31 Aralık 2012 Pazartesi

çizgisel tarih yaklaşımı



batı medeniyetinin temel yaklaşımıdır ve büyük oranda, batı medeniyetinin dinamik merkezini teşkil eden sermayedar sınıfının çizgisel tarihçesi ile ilişkilidir. sen kalk burgdan burga, şatodan şatoya dolaşan, derebeylerinin eteğini öpen, sosyal sınıflar arasında yeri olmayan gariban bir çerçi iken, kök sal, burjuva ol; krallarla elleşiverip derebeylerini tepele, bilginleri, filozofları, sanatçıları bilmemkimleri finanse edip kiliseyi köşeye sıkıştır, ayak takımını ayaklandırıp kralları devir, aristokrasiyi bürokrasiyle, politikacılarla ikame et, katlanarak çoğalan bilimsel bilgiyi, teknolojiyi kontrol et, tarihte görülmemiş bir iş olmak üzre, mensubu olduğun medeniyeti yörüngesiyle birlikte bütün gezegene hakim kıl; ondan sonra da ilerleme vehmine kapılma, olacak iş mi? her genç medeniyetin başına gelebilir bunlar, yakında geçecektir...

(bkz: ibn haldun)
#38276 - sirkencubin  - 13.05.2009   15:53


belki de doğrusal tarih yaklaşımı şeklinde ifade edilmesi daha doğru olurdu, hatta yükselen doğrusal tarih yaklaşımı da denebilirdi, çizgi deyince her şey bunun içine giriyor, imzam da bir çizgi neticede, ama pek bir şeye modellik edemiyor şimdilik. diğer taraftan bunun bir "model" olduğu akıldan çıkarılmamalı ve geometrik bir kusursuzluk aranmamalı; inişli çıkışlı, duraklamalı da olsa, belli bir noktadan başlayıp netice itibariyle yükselen parametreler sözkonusu sadece.

bu tarih anlayışını benimseyenlerin hatırı sayılır bir kısmının evrimi de benimsemeleri ilk anda mantıklı görünüyor, ama biraz düşününce, kafa karıştırıcı bir şeyler var ortada. eğer evrimi yönlendiren fizik ötesi bir gücün varlığına inanmıyorsanız, hele bir de evrende içkin bir anlamın olmadığına, bunun insan zihninin bir yakıştırması olduğuna inanıyorsanız, ortada bir düzenlilik olduğunu ve bunun belirli bir yönde ilerlediğini nasıl söyleyebilirsiniz? şu anki durumu "sonsuz zaman" boyunca tesadüflerin yığılması olarak açıklıyorsanız, bunu bir de doğrusal bir gelişmeyle ilişkilendiriyorsanız, "kemâl anının" gelişi için gerekli şart olan sonsuz zamanın, aynı zamanda "zevâl anının" gelişi için yeterli bir şart olması düşüncesini nasıl reddedeceksiniz? her şeyin çoktan bitmiş olması gerekmez miydi? bunun tek kaçış noktası bir döngünün sonsuz defa tekrarlanıyor olması.

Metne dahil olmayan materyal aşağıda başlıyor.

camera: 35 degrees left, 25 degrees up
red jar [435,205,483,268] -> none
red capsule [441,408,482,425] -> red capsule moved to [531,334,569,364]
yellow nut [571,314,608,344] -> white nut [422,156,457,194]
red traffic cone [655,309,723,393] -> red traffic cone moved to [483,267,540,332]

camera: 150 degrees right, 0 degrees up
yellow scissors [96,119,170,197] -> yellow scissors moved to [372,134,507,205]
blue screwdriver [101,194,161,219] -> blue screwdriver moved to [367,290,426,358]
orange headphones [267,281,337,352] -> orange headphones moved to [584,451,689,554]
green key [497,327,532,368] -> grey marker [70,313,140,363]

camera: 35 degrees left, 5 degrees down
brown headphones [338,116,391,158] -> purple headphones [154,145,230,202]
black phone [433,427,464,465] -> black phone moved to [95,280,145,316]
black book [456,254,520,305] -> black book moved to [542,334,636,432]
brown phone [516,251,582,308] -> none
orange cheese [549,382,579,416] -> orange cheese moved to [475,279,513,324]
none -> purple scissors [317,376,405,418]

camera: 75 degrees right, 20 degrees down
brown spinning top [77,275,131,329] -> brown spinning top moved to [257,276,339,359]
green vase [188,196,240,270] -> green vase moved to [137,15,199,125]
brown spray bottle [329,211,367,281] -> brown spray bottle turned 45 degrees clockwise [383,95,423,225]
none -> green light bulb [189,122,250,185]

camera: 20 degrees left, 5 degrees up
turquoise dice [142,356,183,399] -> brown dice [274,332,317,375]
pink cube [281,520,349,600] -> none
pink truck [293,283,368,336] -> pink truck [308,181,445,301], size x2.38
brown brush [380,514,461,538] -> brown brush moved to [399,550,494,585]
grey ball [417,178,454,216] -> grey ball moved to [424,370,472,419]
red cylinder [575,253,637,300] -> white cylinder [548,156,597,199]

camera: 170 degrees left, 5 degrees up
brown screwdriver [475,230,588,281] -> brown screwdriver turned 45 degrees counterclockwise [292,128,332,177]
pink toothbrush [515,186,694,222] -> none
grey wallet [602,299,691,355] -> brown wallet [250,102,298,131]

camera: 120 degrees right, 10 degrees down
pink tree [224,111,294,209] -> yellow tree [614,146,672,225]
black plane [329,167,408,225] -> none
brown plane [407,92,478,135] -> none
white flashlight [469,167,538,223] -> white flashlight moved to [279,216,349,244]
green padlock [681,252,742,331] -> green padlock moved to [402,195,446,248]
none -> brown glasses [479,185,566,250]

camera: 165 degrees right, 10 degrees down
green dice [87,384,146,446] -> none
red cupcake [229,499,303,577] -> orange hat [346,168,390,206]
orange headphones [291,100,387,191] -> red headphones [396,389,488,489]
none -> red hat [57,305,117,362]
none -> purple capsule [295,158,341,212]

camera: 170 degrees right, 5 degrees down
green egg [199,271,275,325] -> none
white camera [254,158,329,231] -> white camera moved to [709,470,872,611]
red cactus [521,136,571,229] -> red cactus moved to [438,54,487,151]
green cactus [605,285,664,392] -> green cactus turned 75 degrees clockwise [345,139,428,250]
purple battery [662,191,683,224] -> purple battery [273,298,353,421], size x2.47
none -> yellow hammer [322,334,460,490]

toynbee, 'medeniyet yargılanıyor'unda doğrusal ve dairesel tarih anlayışlarını eleştiriyor ve yeni bir model öneriyor, bir takım dinamiklerin dairesel olarak tekrarlandığı, bazılarının ise doğrusal olarak ilerlediği bir model. hatırladığım kadarıyla bunu bir araba ile temsil ediyordu, tekerleklerin dairesel hareketi neticede arabanın okuna doğrusal bir hareket kazandırır. helezon bunu daha güzel ifade ediyor. şahin uçar'ın bahsettiği sarkaç hareketi de aslında helezon kapısına çıkıyor. iki zıt kutup arasında tekrarlanan bir hareket, iniş-çıkış, gidiş-geliş bir sinüs dalgası üretir, onu da açı olarak okuduğunuz zaman tekrarlanan dairesel bir hareket görürsünüz.

belki bu helezon modeline bir boyut daha eklenebilir: bilinen tarihin seyrine bakınca hadiselerin yığılma hızı artıyormuş gibi görünüyor. bu durumda helezonun sabit çaplı daireler üzerinde aktığını düşünmek yerine, ortak merkezli, ama çapları giderek azalan daireler üzerinde aktığını düşünebiliriz, bu da bize bir helezon değil, karar noktasına doğru cereyan eden bir girdap şekli verir.